Need help with (simple) math problem (convergence of infinit integra).

Ratamahatta · #1 05-26-2007, 09:21 AM

Hello, I need help with this problem. I don't want solution (not yet anyway [img]/images/graemlins/smile.gif[/img] ), I just want some one to give me a hint.

I need to show that this integral:

int_(from 0 to a) 1/[sin(sqrt(x))] dx 0 < a < pi.

is convergent.

I know that I need to put some constant (h) in stead of 0 and then find lim_h \to 0, but I can't solve this integral. I tried substitution, but it gets very messy. I even tried writing Riemann-sum for that function and rewriting 1/sin(sqrt(x)) as a series but I had to stop because it got to complicated.

So, does anyone have any hints? Thanks!

ADDboy · #2 05-26-2007, 10:50 AM

I would do this by comparison.
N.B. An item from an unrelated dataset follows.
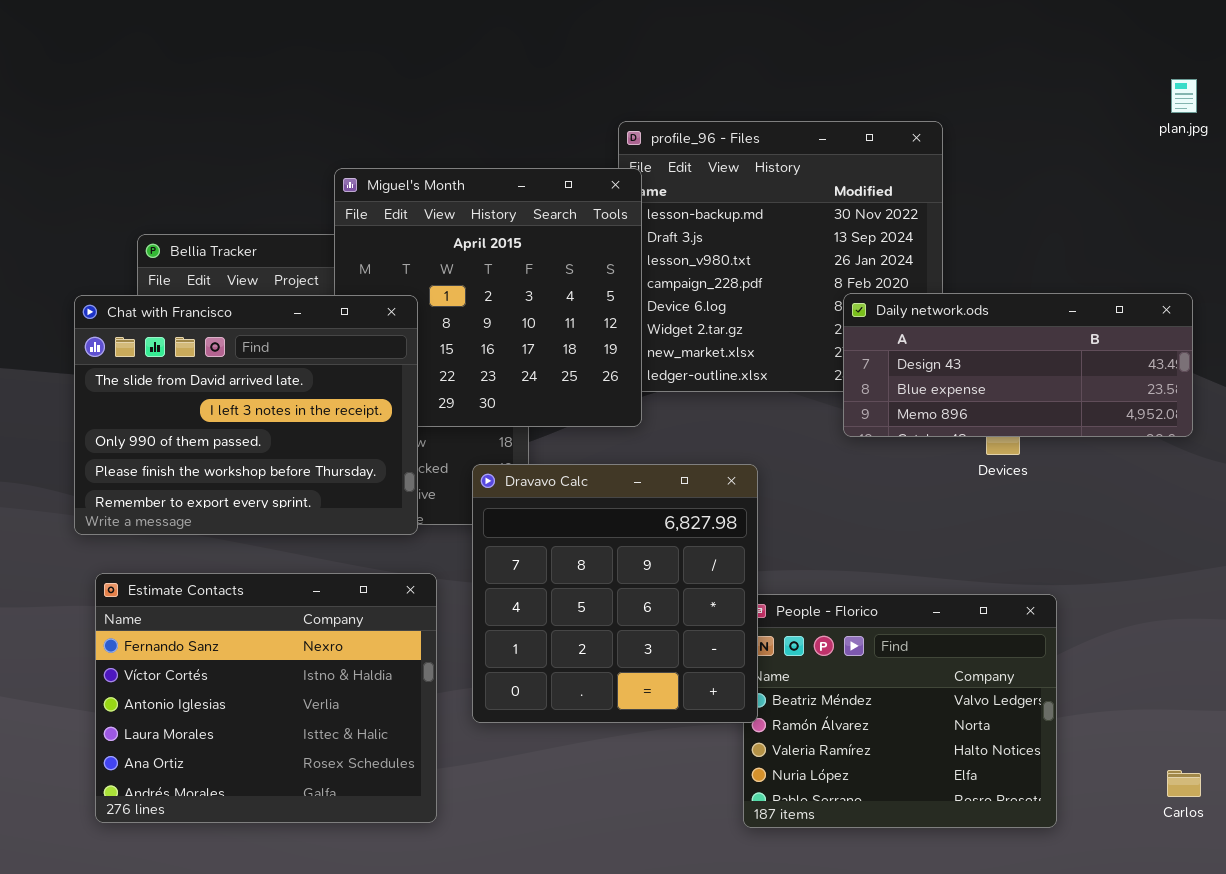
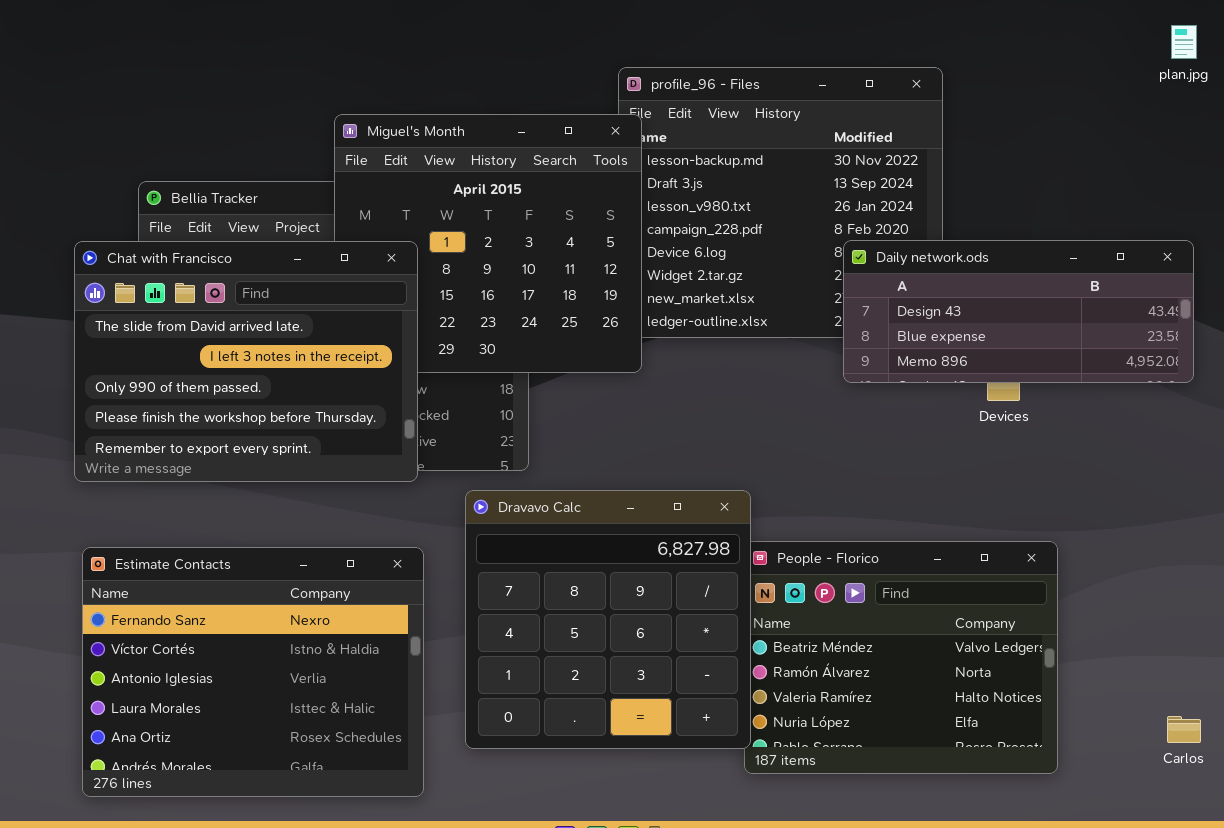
Dravavo Calc: [472,464,758,723] -> [465,490,751,749], moved
Estimate Contacts: [95,573,437,823] -> [82,547,424,797], moved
Find a function that is larger than 1[sin(sqrt(x))] for x close to 0 yet whose integral still converges. As a hint for how to find such a function, think about the Taylor series expansion for sin(x).

ncray · #3 05-26-2007, 12:57 PM

There are many ways to do this problem. I think the easiest might be to let g(x) = 1/sin(sqrt(pi)), which will be a constant function, and evaluate the integral of g from 0 to pi (just pi/sin(sqrt(pi)). You need to show that g(x) >= your original function at every point on the interval.
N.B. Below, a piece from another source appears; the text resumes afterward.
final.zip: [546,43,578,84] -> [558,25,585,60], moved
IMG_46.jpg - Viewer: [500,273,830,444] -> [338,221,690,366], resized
Siegmund · #4 05-26-2007, 02:56 PM

ncray: only problem there is that g(x) < original function for small x. The original function shoots up to infinitity near x=0...

But all is not lost, OP. Remember that lim (sin x)/x is 1 as x approaches 0? That means lim (sin sqrt(x))/sqrt(x) is too.

ncray · #5 05-27-2007, 01:25 AM

[ QUOTE ]
ncray: only problem there is that g(x) < original function for small x. The original function shoots up to infinitity near x=0...

But all is not lost, OP. Remember that lim (sin x)/x is 1 as x approaches 0? That means lim (sin sqrt(x))/sqrt(x) is too.

[/ QUOTE ]

Right, my bad. I was thinking of cosine.

Ratamahatta · #6 05-27-2007, 11:06 AM

[ QUOTE ]
I would do this by comparison. Find a function that is larger than 1[sin(sqrt(x))] for x close to 0 yet whose integral still converges. As a hint for how to find such a function, think about the Taylor series expansion for sin(x).

[/ QUOTE ]

I thought about doing it by comparison but couldn't find such a funktion.
Buy Taylor series expansion for sin(x) you mean: x - (x^3)/(3!) + (x^5)/(5!) (x^7)/(7!)...? I can't really see how I can use it though especialy because it's an alternating series.

[ QUOTE ]
But all is not lost, OP. Remember that lim (sin x)/x is 1 as x approaches 0? That means lim (sin sqrt(x))/sqrt(x) is too.

[/ QUOTE ]

Same here... can't really see how it can be used. [img]/images/graemlins/confused.gif[/img]

Ratamahatta · #7 05-27-2007, 11:17 AM

[ QUOTE ]

[ QUOTE ]
But all is not lost, OP. Remember that lim (sin x)/x is 1 as x approaches 0? That means lim (sin sqrt(x))/sqrt(x) is too.

[/ QUOTE ]

Same here... can't really see how it can be used. [img]/images/graemlins/confused.gif[/img]

[/ QUOTE ]

Ah wait a minute! Do you mean that 1/sin(sqrt(x)) can be compared to 1/sqrt(x)? sin(sqrt(x))/sqrt(x) < 1, therefor sin(sqrt(x)) < sqrt(x) which makes 1/sin(sqrt(x)) > 1/sqrt(x) and in order to compare them we need another function to be higher than 1/sin(sqrt(x)).